Bernie Marsden (ex-Whitesnake) “Burn”
“Well, I got a long association with the Purple guys, as most people know – and such a huge fan – Jon Lord and Ian Paice, through playing, and the [short-lived supergroup] Paice, Ashton, Lord thing in the mid-’70s. And I was never really a Deep Purple, I suppose ‘fan’ is the word. Because in that period I was listening to Fleetwood Mac or Chicken Shack, B.B. King, anybody from the States who played electric blues.
“And obviously I was a Cream fan, that kind of thing. So the Deep Purple thing never really came into my world. Only after I was playing with these guys I realized what superb musicians they were and how I had to really up my game.
“But then by listening to some other stuff I realized the songs were pretty damn good. We used to play ‘Burn’ a lot in soundchecks because only Ian Paice could really play Burn. I used to really enjoy it.
“And then seeing them play it live, I managed to see Deep Purple several times before the end, Cozy [Powell, drums] was playing with Rainbow at the time so I’d go down there, so I saw the last lineup with Tommy and stuff, I saw them with Ritchie as well, and I just thought, ‘Now I know what it was all about.’ Because they were very, very exciting live – and great musicians. ‘Burn’ just, to me, sums up that whole Deep Purple thing for me.”
Steve Hogarth (Marillion) “Space Truckin”

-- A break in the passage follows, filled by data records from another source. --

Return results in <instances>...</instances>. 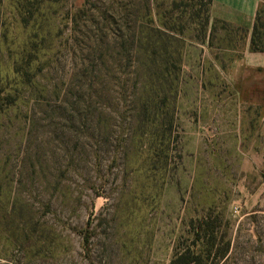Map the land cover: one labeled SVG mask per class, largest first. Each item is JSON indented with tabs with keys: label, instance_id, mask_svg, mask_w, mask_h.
<instances>
[{
	"label": "rangeland",
	"instance_id": "rangeland-1",
	"mask_svg": "<svg viewBox=\"0 0 264 264\" xmlns=\"http://www.w3.org/2000/svg\"><path fill=\"white\" fill-rule=\"evenodd\" d=\"M146 5L182 39L172 125L152 136L131 123L129 67L97 99L107 122L73 109L96 100L81 51L97 28L112 43ZM208 17L209 0H0V264H264V118L218 83V122L198 129L179 95L192 45L226 64L246 43Z\"/></svg>",
	"mask_w": 264,
	"mask_h": 264
},
{
	"label": "trees",
	"instance_id": "trees-1",
	"mask_svg": "<svg viewBox=\"0 0 264 264\" xmlns=\"http://www.w3.org/2000/svg\"><path fill=\"white\" fill-rule=\"evenodd\" d=\"M210 2L211 0H209ZM86 7L87 4L85 9L79 11L85 13ZM145 9L146 14L142 18L139 16L130 18L129 14L125 18L123 17L129 32L120 31L121 26L114 27L113 33L117 38L113 39L112 43L108 42L109 33L104 30H110L109 24L97 28L93 43L88 45L89 50L85 47L81 51V58L87 62L86 66H90L89 70L86 69L87 67L82 69L83 76L85 77V72H92L91 86L99 85V89L93 91L96 100L87 105L83 103V106H79L80 103L75 102L73 107L76 112L84 113V117H87L88 111L94 115L99 113L100 121L107 122V118L102 116L103 109L97 99H106V86L104 87L106 78L117 80L119 77L115 72H118L122 67H129L132 69V78L128 79L126 83H132L130 90L134 94L131 111H138L137 114L132 115L131 123L136 124L135 128H138L135 130L140 131L142 136L148 131L146 128L148 124L160 125L161 129H163L162 126L172 125L171 120L167 122V118L168 114H171L170 108L174 93L177 94L178 91L179 71L181 72L182 67V52L180 51L182 39L167 30L156 27L151 7L146 5ZM107 11L109 12V9L104 7L101 18L106 16L107 20L110 19V23H112L111 19L114 16L109 15ZM207 21H209V17ZM255 34L256 25L251 37L252 49L264 51V48L257 44L258 40H256ZM156 52H160L161 60L156 56ZM107 58L115 63L114 72L107 65ZM127 89L126 87L124 91ZM148 132L152 136L153 132Z\"/></svg>",
	"mask_w": 264,
	"mask_h": 264
},
{
	"label": "crops",
	"instance_id": "crops-1",
	"mask_svg": "<svg viewBox=\"0 0 264 264\" xmlns=\"http://www.w3.org/2000/svg\"><path fill=\"white\" fill-rule=\"evenodd\" d=\"M259 9L260 0H211L209 3L210 20L225 22L231 28L243 31L246 43L226 64L217 60L209 41L192 45V50L186 53L179 95L193 112L189 114V121L198 129L207 126L209 131L218 122L215 121L217 101L222 97L218 83L234 93L240 106L256 108L264 118V51H254L251 47ZM194 112L199 117L194 118ZM206 114L210 117L203 123L201 115Z\"/></svg>",
	"mask_w": 264,
	"mask_h": 264
}]
</instances>
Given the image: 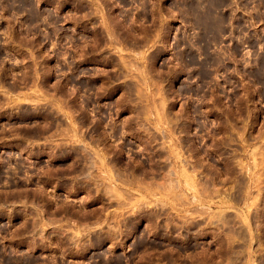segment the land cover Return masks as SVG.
Returning a JSON list of instances; mask_svg holds the SVG:
<instances>
[{
	"label": "rangeland",
	"instance_id": "rangeland-1",
	"mask_svg": "<svg viewBox=\"0 0 264 264\" xmlns=\"http://www.w3.org/2000/svg\"><path fill=\"white\" fill-rule=\"evenodd\" d=\"M129 221L133 264H264V0H0V264Z\"/></svg>",
	"mask_w": 264,
	"mask_h": 264
},
{
	"label": "flooded vegetation",
	"instance_id": "flooded-vegetation-1",
	"mask_svg": "<svg viewBox=\"0 0 264 264\" xmlns=\"http://www.w3.org/2000/svg\"><path fill=\"white\" fill-rule=\"evenodd\" d=\"M143 226L144 227L140 226V229H138L139 232L134 233L133 236L128 238V240H126L125 242L123 240L125 235L122 233L121 236H120V232L125 230V227L123 226L122 223L118 227L119 228L118 229L119 230L118 233L109 232V233H105V234L101 235V236H105V237H110L111 236V237L115 238L120 243L118 245H122V246L124 245V243L126 244L129 241L132 242V244H130V245H129V243H127V247H131L132 248V253L129 254L128 256H125L124 254H117L116 257L111 258L112 259L111 263H106V261L108 260V255L106 253H107V251L109 249L114 247L111 243H110L111 244L110 245L109 241H108L106 246L100 248L99 250H96V249L92 248L91 250H93L94 253L89 251V256H87V259L89 261L88 264H117V262L119 264H133L134 259L137 257L136 254H137V252L139 250L142 251V253L148 250L147 253L151 254L152 253V248H154V246L156 245L157 242L154 239H150L148 236L143 238L145 236L144 233H145V230L147 229V226L149 228H151V226H149V224H143ZM62 237H63V235H62ZM141 240H143L144 243L141 242ZM74 247L75 246L73 244L72 246L67 247V250L63 248L62 251H66L68 253V256L70 257V254L73 253V248ZM55 248H57V247L55 246ZM115 249H117V250L118 249H122V247L121 248H115ZM123 257H125V258H123ZM116 258L117 259L121 258V259L115 260ZM120 260L122 261V263H120ZM68 262H73V261L68 260Z\"/></svg>",
	"mask_w": 264,
	"mask_h": 264
},
{
	"label": "bare ground",
	"instance_id": "bare-ground-1",
	"mask_svg": "<svg viewBox=\"0 0 264 264\" xmlns=\"http://www.w3.org/2000/svg\"><path fill=\"white\" fill-rule=\"evenodd\" d=\"M133 183V182H132ZM131 185V184H130ZM150 219V222H151V219H153V218H149ZM152 223V222H151ZM139 224H140V222L138 221V222H127L126 224H125V232H124V235L127 237V238H129V236L131 235V232H132V229H135V230H137L138 231V226H139ZM134 230V231H135ZM186 231V230H185ZM188 232H190V230L189 231H187V235L185 236L187 239H190V233H188ZM174 233L171 231V233H170V236H169V238H167L168 240H173L172 239V237L174 236L173 235ZM171 237V238H170ZM74 239V238H73ZM108 239V238H107ZM106 238L104 239L103 237H101L100 239H95L96 241L92 244V246L93 247H101L103 244H104V242H105V240H107ZM121 239V238H120ZM142 242H143V240H142ZM144 243V242H143ZM142 243V244H143ZM91 246V245H90ZM86 248H88L87 246H86ZM85 249V248H84ZM89 249V248H88ZM86 250V249H85ZM84 250V251H85ZM88 251V250H87ZM86 252V251H85Z\"/></svg>",
	"mask_w": 264,
	"mask_h": 264
}]
</instances>
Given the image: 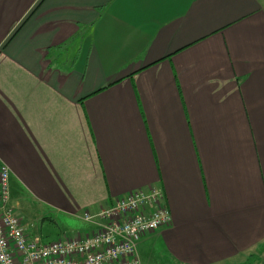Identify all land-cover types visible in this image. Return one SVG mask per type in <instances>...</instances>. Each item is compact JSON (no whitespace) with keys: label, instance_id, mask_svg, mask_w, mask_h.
<instances>
[{"label":"crops","instance_id":"1","mask_svg":"<svg viewBox=\"0 0 264 264\" xmlns=\"http://www.w3.org/2000/svg\"><path fill=\"white\" fill-rule=\"evenodd\" d=\"M2 162L30 236L158 187L143 264H264V0H0Z\"/></svg>","mask_w":264,"mask_h":264},{"label":"built area","instance_id":"2","mask_svg":"<svg viewBox=\"0 0 264 264\" xmlns=\"http://www.w3.org/2000/svg\"><path fill=\"white\" fill-rule=\"evenodd\" d=\"M10 169L0 163V264H143L138 242L170 225L172 215L163 191L135 189L85 221L95 225L86 234H63L44 241L30 236L10 201Z\"/></svg>","mask_w":264,"mask_h":264},{"label":"rangeland","instance_id":"3","mask_svg":"<svg viewBox=\"0 0 264 264\" xmlns=\"http://www.w3.org/2000/svg\"><path fill=\"white\" fill-rule=\"evenodd\" d=\"M85 224H86L85 221H83L80 218H77V217H69L67 219V227H66V230L69 233H75L76 234V232H78L81 229H83V227L85 226ZM69 233H65V234H69ZM159 255H160V253H157V255L154 256V257H159ZM141 258H142V256H141Z\"/></svg>","mask_w":264,"mask_h":264},{"label":"trees","instance_id":"4","mask_svg":"<svg viewBox=\"0 0 264 264\" xmlns=\"http://www.w3.org/2000/svg\"><path fill=\"white\" fill-rule=\"evenodd\" d=\"M249 263H250V261H249Z\"/></svg>","mask_w":264,"mask_h":264}]
</instances>
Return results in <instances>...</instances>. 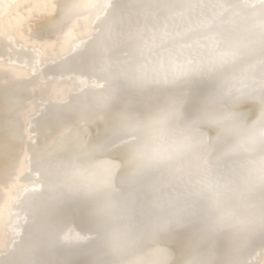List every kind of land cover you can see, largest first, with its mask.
Masks as SVG:
<instances>
[{"label": "snow or ice", "instance_id": "6c2138e0", "mask_svg": "<svg viewBox=\"0 0 264 264\" xmlns=\"http://www.w3.org/2000/svg\"><path fill=\"white\" fill-rule=\"evenodd\" d=\"M197 5L212 10L211 15L180 28L178 18L183 13L170 15L163 21L151 13L155 8L174 7L169 3L127 0L119 9L116 3L106 4L109 13H114L107 26L108 40L98 45V59L88 71L103 81L100 87L108 86L107 100L118 99L122 103L119 122L90 147L73 125L61 123L52 143L57 148L72 141L85 153L106 157L102 171L76 169L75 175L85 177L90 187L113 189L118 179L127 186L120 214L132 230L130 243L139 248L133 264H175L169 260L161 262L154 254L183 249L188 243L184 230L191 220L201 218L212 222L213 211L217 213L214 218L217 224L222 225L233 217L222 206L226 186L210 177L213 173L227 174L232 158L248 151L252 141L219 150L225 121L235 125L244 123L236 108L249 94L245 89L256 84L258 90L251 91H258L264 115V0H258V4H250L248 0H185L184 4L193 8ZM3 8L0 4V13ZM257 8L260 20L255 28L248 30V35L240 38L225 35L223 22L233 23L245 10ZM124 9L129 10L127 14ZM117 49L119 54L114 55ZM120 81L135 94L122 97ZM205 81L211 82L207 93L202 89ZM160 89L175 91L162 113L144 118L138 109L146 107L152 99L151 93ZM103 118L102 114L97 115V119ZM171 121L181 124L182 135L169 140ZM145 130L153 136L151 145L141 143ZM194 149V159L182 162ZM129 158L135 161L131 170H128ZM193 169L203 178L193 181ZM205 192L215 196L211 207L203 198ZM165 207L169 211L162 213ZM76 211L85 228L75 235L62 232V239L86 241L91 255L86 264H109L100 252L103 225L90 219L82 207L78 206ZM142 217L151 218V223L136 230L133 226ZM258 232L264 236V220ZM183 264H211V261L192 259ZM230 264L244 262L237 259Z\"/></svg>", "mask_w": 264, "mask_h": 264}, {"label": "bare ground", "instance_id": "6f19581e", "mask_svg": "<svg viewBox=\"0 0 264 264\" xmlns=\"http://www.w3.org/2000/svg\"><path fill=\"white\" fill-rule=\"evenodd\" d=\"M140 2L174 5L151 13L160 21L183 13L180 28L212 12L185 7V0ZM109 3L119 9L127 0H0V264H86L91 258L86 241H65L61 233L75 235L85 228L69 192L71 177L76 169L102 171L106 157L85 153L72 141L57 148L52 143L61 123L73 125L90 147L119 122L122 103L107 100L108 86L100 87L103 81L88 71L98 59V45L108 40L114 15L104 7ZM55 4L60 7H46ZM259 20L258 8L247 9L223 24L243 37ZM118 86L122 97L133 94L123 81ZM252 88L259 85L246 88L249 94L236 108L249 124L261 116L259 93ZM98 114L104 118L97 119ZM221 250L229 264L237 259L264 264L259 232L238 245L225 237ZM181 251L158 252L154 258L172 261Z\"/></svg>", "mask_w": 264, "mask_h": 264}, {"label": "clouds", "instance_id": "9594fccd", "mask_svg": "<svg viewBox=\"0 0 264 264\" xmlns=\"http://www.w3.org/2000/svg\"><path fill=\"white\" fill-rule=\"evenodd\" d=\"M225 35L230 38H240L239 34L228 24H223ZM207 55V53H205ZM179 87V86H177ZM211 90V82L207 81L205 93ZM174 89H160L151 93L152 99L146 107L138 109L141 116L149 118L164 111L169 97ZM135 93L133 92L132 95ZM168 139L179 138L182 135V126L177 121L168 125ZM215 134V130H214ZM251 140L248 151H241L232 158L230 171L227 174L213 173L212 180H218L225 189L222 194V206L234 215L227 222L217 224L212 212L213 221L206 222L197 218L191 220L186 228L185 235L188 243L179 256L172 260L175 264H183L185 260L211 261V264H229L221 250V240L225 237L232 244H242L253 231L258 232L261 221L264 220V115L259 120L249 124L235 125L225 121L223 143L218 146L223 150L226 146ZM153 136L145 130L141 134V143L151 145ZM196 149L182 158V162L194 159ZM135 167V161L129 158L128 170ZM199 171L193 169L192 180L202 179ZM70 194L75 202L82 207L94 222L104 227L101 242V255L109 264H133L139 251L138 246L130 243L131 228L120 214L122 199L127 186L118 179L116 187L104 189L89 186L86 178L73 175L69 182ZM203 198L211 207L215 196L205 192ZM151 218L142 217L133 226L136 230L147 228ZM207 233V238H205Z\"/></svg>", "mask_w": 264, "mask_h": 264}]
</instances>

“I was about 16, I think, when the album [‘Machine Head’] came out, and I went to Sheffield City Hall to see them, and at the point, I went to the gig, I didn’t really know much about them. I’d heard of them. But I hadn’t heard that record. A friend got us a ticket and I went along with him and I sat there in Sheffield City Hall. I’d never heard or seen anything like it in my life.”

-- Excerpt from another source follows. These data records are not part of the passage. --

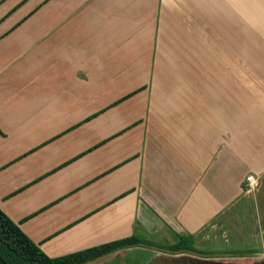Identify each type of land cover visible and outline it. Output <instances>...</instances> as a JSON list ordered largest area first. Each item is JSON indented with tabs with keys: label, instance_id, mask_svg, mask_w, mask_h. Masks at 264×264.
<instances>
[{
	"label": "crops",
	"instance_id": "1",
	"mask_svg": "<svg viewBox=\"0 0 264 264\" xmlns=\"http://www.w3.org/2000/svg\"><path fill=\"white\" fill-rule=\"evenodd\" d=\"M0 210L49 258L264 264V0H0Z\"/></svg>",
	"mask_w": 264,
	"mask_h": 264
},
{
	"label": "trees",
	"instance_id": "2",
	"mask_svg": "<svg viewBox=\"0 0 264 264\" xmlns=\"http://www.w3.org/2000/svg\"><path fill=\"white\" fill-rule=\"evenodd\" d=\"M183 243L187 248L189 246L190 252L193 251L190 239L185 238ZM133 245L151 246L131 237L61 257L49 258L0 210V264H83L115 249Z\"/></svg>",
	"mask_w": 264,
	"mask_h": 264
},
{
	"label": "built area",
	"instance_id": "3",
	"mask_svg": "<svg viewBox=\"0 0 264 264\" xmlns=\"http://www.w3.org/2000/svg\"><path fill=\"white\" fill-rule=\"evenodd\" d=\"M245 183H246V187H249V188L257 186L256 180L251 175L246 177Z\"/></svg>",
	"mask_w": 264,
	"mask_h": 264
}]
</instances>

“I remember there and then thinking, ‘This is what I’m gonna do. Nothing is better than this, this is the best thing I’ve ever seen.’ And so Deep Purple, although I don’t think I’m very influenced by them musically, they are the reason that I do this for a living.”
Joey Tempest (Europe) “Perfect Strangers”
“The old stuff is great. But that was when they came back, and I remember going to see them in Stockholm with the band. We went there, and they were making a comeback, and actually with some great sounds and great songs.”
“They actually surprised me when they came with that album, ‘Perfect Strangers’ – it was amazing. And all through our lives together, as a band, we’ve been listening to Deep Purple.”